Terrestrial carbon isotope and paleomagnetic stratigraphy across the Paleocene/Eocene boundary: Constraining global biotic and environmental change

It has become clear that mankind is forcing changes in the earth's climate and ecosystems that may be of a severity above and beyond that characteristic of non-anthropogenic change. Anthropogenically-induced change will likely involve complex, dynamic responses within and among climatological, geochemical, and biological systems. The study of intervals of global change in the geologic record remains the primary method for generating understanding of the dynamic behavior of earth systems, which is used to inform earth-system models and to make predictions about future change.; In this thesis, I present studies of climate system and mammalian community response to a transient global warming event that occurred ∼55 million years ago, at the boundary between the Paleocene and Eocene epochs. In chapter one, I focus on constraining patterns of mammal origination and dispersal near the Paleocene/Eocene boundary. I use carbon isotope stratigraphy and magnetostratigraphy to correlate early Paleogene mammal faunas from Asia to the geomagnetic polarity timescale. I find support for the simultaneous appearance of several higher-level mammal clades on the holarcitc continents at the Paleocene/Eocene boundary. This finding is contra the hypothesis that these groups originated in Asia during the Paleocene and lived there for several hundred thousand years prior to the IETM. The second and third chapters focus on elucidating the details of IETM climate through the study of carbon isotope timeseries.

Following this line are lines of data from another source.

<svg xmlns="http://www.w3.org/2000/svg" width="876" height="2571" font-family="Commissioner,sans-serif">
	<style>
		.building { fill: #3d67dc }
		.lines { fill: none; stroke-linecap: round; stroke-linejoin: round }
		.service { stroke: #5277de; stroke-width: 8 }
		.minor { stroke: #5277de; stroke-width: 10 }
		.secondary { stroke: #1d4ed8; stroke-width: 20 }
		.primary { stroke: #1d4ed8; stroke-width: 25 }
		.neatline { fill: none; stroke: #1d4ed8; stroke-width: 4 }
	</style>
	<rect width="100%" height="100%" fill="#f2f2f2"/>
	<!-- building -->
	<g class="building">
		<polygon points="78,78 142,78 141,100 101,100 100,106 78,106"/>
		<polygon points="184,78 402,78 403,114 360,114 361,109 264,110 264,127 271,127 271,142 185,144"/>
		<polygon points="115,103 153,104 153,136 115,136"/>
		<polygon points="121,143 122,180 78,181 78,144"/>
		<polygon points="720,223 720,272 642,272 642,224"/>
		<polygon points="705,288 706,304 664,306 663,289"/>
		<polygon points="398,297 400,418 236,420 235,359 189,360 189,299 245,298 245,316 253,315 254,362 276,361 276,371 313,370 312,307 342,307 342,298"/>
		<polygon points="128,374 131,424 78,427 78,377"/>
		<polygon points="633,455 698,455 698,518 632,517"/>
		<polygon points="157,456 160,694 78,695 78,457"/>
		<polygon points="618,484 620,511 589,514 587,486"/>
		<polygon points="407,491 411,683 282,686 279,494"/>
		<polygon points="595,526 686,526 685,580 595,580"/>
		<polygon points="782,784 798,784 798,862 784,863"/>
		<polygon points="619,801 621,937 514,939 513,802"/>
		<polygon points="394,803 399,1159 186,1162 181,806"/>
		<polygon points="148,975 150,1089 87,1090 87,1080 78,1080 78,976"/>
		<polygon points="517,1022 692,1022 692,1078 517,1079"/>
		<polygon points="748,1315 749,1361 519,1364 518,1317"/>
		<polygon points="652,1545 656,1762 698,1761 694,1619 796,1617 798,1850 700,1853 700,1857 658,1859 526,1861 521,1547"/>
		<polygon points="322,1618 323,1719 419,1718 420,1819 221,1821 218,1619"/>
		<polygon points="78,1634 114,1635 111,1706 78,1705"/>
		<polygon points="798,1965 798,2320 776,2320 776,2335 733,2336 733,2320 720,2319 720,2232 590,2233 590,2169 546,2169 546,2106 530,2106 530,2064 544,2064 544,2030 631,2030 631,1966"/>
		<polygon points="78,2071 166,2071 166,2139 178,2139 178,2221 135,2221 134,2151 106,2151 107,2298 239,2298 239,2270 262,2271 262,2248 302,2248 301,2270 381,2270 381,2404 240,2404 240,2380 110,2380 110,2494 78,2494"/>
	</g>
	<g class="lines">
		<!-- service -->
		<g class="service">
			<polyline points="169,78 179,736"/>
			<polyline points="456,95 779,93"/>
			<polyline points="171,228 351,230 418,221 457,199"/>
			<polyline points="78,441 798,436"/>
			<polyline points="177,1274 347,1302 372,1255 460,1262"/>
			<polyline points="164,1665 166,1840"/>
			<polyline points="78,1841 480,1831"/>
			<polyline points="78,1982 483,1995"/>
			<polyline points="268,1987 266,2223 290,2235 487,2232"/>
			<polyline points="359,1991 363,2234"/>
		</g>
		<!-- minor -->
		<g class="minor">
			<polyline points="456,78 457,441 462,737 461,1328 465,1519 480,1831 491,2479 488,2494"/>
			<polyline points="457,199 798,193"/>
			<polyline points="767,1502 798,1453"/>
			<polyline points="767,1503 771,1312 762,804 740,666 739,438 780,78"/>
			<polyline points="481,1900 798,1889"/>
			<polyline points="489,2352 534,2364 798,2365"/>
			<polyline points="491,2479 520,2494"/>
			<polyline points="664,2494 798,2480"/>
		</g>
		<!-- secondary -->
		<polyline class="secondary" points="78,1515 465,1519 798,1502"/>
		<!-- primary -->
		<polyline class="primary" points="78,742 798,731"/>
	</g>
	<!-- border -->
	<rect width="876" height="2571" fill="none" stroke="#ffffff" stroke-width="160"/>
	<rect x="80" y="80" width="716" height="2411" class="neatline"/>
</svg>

In chapter two, I develop a model for soil organic matter and CO₂ concentration and stable carbon isotope composition (δ13C). In chapter three I apply this and other models to δ13C records spanning the Paleocene/Eocene boundary. I show that differences in the pattern of δ13C change in terrestrial and marine records can be attributed to the effects of elevated humidity on plant photosynthesis and to enhanced cycling of organic carbon within soils. These changes in the climate and carbon cycle constrain the feedbacks and mechanisms that contributed to the development of and recovery from global warming during the IETM.